Task input:
----
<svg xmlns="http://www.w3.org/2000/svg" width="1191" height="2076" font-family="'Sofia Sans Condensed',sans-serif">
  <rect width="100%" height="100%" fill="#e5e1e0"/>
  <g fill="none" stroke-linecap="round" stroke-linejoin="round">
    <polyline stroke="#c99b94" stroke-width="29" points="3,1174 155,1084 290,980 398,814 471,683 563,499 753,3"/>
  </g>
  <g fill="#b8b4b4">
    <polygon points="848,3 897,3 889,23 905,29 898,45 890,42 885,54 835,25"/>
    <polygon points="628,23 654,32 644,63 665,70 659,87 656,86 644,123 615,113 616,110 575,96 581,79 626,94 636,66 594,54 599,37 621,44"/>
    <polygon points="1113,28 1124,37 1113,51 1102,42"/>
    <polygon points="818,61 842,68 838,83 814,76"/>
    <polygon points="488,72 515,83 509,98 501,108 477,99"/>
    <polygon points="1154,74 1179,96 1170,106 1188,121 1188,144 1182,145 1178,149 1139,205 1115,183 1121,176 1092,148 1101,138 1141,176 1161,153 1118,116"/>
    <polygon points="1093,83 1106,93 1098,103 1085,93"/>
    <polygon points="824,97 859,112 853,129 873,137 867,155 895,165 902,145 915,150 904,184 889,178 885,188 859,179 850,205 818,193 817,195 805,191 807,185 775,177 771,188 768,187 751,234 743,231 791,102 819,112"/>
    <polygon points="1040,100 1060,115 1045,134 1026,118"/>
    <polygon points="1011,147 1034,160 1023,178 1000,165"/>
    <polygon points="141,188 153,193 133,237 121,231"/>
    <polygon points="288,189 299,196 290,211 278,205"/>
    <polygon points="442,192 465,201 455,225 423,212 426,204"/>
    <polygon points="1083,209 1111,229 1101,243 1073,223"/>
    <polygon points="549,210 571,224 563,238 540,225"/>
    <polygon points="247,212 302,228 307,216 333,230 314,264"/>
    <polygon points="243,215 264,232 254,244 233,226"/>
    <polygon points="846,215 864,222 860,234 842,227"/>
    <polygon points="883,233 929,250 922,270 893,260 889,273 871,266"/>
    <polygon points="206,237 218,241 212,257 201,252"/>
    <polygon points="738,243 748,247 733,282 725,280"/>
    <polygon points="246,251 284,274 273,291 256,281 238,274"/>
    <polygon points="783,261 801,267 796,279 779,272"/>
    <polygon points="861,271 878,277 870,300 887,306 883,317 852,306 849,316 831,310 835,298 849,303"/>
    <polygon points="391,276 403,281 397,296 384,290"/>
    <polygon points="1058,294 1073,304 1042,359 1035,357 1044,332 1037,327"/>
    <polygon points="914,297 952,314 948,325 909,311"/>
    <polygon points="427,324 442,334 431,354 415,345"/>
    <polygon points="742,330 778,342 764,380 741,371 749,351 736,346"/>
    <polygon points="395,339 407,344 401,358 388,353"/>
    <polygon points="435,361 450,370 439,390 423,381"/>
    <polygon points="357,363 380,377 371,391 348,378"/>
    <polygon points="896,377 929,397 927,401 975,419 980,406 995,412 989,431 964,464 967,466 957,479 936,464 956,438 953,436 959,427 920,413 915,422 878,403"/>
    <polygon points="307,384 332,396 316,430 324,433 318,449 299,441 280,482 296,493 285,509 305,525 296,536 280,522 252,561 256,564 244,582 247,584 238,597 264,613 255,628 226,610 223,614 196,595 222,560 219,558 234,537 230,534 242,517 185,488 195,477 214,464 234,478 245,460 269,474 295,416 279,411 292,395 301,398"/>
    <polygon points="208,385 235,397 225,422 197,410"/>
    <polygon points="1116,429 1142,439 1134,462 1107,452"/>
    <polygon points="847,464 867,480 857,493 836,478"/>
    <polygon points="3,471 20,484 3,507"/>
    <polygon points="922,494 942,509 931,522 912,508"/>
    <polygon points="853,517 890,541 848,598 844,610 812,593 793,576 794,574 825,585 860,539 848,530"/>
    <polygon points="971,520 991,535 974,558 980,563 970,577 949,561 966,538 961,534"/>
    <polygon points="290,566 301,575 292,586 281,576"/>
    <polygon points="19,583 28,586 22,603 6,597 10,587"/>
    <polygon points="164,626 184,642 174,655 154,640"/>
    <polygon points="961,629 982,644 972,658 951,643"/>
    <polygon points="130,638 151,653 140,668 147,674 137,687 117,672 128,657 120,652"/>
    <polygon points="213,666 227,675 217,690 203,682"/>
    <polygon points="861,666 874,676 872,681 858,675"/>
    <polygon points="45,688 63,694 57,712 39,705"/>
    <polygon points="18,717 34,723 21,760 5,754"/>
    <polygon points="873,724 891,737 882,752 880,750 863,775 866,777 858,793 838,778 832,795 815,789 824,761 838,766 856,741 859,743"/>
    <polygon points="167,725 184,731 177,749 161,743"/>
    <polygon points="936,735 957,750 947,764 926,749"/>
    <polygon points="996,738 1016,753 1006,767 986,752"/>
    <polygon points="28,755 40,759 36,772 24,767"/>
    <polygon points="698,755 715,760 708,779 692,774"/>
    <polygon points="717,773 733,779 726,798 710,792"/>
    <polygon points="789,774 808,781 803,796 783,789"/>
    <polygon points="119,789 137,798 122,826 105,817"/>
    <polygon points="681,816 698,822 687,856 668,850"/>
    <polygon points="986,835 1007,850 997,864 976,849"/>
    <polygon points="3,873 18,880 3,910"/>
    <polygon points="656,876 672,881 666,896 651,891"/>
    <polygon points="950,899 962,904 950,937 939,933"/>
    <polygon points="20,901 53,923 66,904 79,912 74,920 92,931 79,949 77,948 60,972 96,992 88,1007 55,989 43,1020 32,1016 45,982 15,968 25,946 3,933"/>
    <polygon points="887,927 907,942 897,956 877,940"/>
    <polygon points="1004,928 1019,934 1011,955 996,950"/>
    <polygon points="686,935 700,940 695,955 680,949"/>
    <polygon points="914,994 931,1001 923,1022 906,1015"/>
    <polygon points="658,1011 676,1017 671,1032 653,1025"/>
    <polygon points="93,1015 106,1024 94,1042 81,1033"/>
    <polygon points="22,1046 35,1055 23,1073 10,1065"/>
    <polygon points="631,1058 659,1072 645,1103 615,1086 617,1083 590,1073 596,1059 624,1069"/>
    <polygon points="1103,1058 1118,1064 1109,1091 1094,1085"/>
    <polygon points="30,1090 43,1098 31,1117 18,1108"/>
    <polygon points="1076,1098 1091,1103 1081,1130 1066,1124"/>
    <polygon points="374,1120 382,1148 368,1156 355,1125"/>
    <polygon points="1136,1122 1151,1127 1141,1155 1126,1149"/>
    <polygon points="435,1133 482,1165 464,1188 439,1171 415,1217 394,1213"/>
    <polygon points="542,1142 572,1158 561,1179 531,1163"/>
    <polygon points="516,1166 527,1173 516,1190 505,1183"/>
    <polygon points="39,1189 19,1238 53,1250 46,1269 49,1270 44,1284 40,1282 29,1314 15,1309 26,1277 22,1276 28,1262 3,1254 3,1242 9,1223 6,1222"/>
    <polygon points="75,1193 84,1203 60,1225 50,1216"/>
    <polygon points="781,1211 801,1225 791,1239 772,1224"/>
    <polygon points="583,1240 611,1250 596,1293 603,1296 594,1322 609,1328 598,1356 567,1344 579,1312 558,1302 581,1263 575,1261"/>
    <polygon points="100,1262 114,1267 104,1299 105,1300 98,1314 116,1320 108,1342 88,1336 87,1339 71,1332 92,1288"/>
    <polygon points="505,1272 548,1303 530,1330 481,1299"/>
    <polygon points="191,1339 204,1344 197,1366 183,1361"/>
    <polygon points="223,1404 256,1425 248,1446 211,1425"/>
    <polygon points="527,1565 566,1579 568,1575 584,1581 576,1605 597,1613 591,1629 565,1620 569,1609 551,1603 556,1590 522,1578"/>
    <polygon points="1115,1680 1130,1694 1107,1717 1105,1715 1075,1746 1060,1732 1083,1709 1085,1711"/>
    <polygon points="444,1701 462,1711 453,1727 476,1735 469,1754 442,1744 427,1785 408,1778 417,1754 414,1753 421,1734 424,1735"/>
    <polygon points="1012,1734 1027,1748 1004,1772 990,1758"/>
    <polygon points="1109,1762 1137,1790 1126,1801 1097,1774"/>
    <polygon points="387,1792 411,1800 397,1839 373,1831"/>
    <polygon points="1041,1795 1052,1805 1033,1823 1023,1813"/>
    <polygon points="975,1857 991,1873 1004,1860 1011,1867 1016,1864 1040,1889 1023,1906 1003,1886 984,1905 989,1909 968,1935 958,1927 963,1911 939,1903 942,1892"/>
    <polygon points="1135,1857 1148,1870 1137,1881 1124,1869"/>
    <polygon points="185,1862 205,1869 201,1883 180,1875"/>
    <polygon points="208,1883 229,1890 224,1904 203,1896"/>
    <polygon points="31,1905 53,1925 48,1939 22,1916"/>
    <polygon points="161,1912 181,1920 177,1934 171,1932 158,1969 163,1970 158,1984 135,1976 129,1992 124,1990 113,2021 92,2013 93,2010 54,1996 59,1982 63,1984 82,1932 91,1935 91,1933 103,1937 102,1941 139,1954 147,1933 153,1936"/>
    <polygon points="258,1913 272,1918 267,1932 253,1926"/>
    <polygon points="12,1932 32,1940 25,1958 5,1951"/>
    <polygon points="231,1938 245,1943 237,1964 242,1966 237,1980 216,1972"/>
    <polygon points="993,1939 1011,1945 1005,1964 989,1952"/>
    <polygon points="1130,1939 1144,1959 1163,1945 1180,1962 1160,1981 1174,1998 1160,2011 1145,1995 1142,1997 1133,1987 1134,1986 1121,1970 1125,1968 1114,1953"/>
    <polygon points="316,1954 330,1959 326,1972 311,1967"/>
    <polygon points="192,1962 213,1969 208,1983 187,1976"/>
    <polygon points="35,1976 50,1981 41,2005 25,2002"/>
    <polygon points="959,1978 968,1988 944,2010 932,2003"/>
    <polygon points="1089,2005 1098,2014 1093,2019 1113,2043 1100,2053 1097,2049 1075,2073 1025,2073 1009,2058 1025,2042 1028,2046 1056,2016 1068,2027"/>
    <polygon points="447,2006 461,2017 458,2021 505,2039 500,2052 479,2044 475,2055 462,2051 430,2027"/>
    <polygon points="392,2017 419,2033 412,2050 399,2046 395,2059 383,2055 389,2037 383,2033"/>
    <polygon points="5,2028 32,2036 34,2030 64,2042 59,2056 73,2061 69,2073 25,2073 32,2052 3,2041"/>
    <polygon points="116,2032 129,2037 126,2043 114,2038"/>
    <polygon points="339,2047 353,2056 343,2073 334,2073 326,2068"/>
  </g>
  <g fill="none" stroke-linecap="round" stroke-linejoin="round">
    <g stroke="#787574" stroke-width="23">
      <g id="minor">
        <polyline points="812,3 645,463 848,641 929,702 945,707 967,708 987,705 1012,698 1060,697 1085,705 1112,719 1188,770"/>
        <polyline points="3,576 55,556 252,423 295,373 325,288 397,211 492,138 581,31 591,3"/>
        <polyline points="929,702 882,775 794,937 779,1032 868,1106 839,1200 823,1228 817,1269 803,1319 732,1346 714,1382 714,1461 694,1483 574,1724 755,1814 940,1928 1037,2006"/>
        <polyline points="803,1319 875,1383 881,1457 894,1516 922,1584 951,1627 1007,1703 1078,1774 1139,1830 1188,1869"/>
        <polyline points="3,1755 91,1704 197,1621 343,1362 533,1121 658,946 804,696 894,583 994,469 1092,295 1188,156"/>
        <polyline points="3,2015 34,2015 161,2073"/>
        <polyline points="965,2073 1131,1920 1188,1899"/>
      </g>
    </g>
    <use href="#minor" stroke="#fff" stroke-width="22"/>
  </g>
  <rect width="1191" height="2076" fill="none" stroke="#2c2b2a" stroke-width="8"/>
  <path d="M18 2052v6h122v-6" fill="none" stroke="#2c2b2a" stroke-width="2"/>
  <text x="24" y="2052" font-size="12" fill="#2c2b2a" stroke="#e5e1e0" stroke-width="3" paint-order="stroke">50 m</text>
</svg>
----
Exercise goal:
Copy out, word for word, only the lines from the one with "645,463 848,641 929,702" through the last line of the material above.

Exercise answer:
        <polyline points="812,3 645,463 848,641 929,702 945,707 967,708 987,705 1012,698 1060,697 1085,705 1112,719 1188,770"/>
        <polyline points="3,576 55,556 252,423 295,373 325,288 397,211 492,138 581,31 591,3"/>
        <polyline points="929,702 882,775 794,937 779,1032 868,1106 839,1200 823,1228 817,1269 803,1319 732,1346 714,1382 714,1461 694,1483 574,1724 755,1814 940,1928 1037,2006"/>
        <polyline points="803,1319 875,1383 881,1457 894,1516 922,1584 951,1627 1007,1703 1078,1774 1139,1830 1188,1869"/>
        <polyline points="3,1755 91,1704 197,1621 343,1362 533,1121 658,946 804,696 894,583 994,469 1092,295 1188,156"/>
        <polyline points="3,2015 34,2015 161,2073"/>
        <polyline points="965,2073 1131,1920 1188,1899"/>
      </g>
    </g>
    <use href="#minor" stroke="#fff" stroke-width="22"/>
  </g>
  <rect width="1191" height="2076" fill="none" stroke="#2c2b2a" stroke-width="8"/>
  <path d="M18 2052v6h122v-6" fill="none" stroke="#2c2b2a" stroke-width="2"/>
  <text x="24" y="2052" font-size="12" fill="#2c2b2a" stroke="#e5e1e0" stroke-width="3" paint-order="stroke">50 m</text>
</svg>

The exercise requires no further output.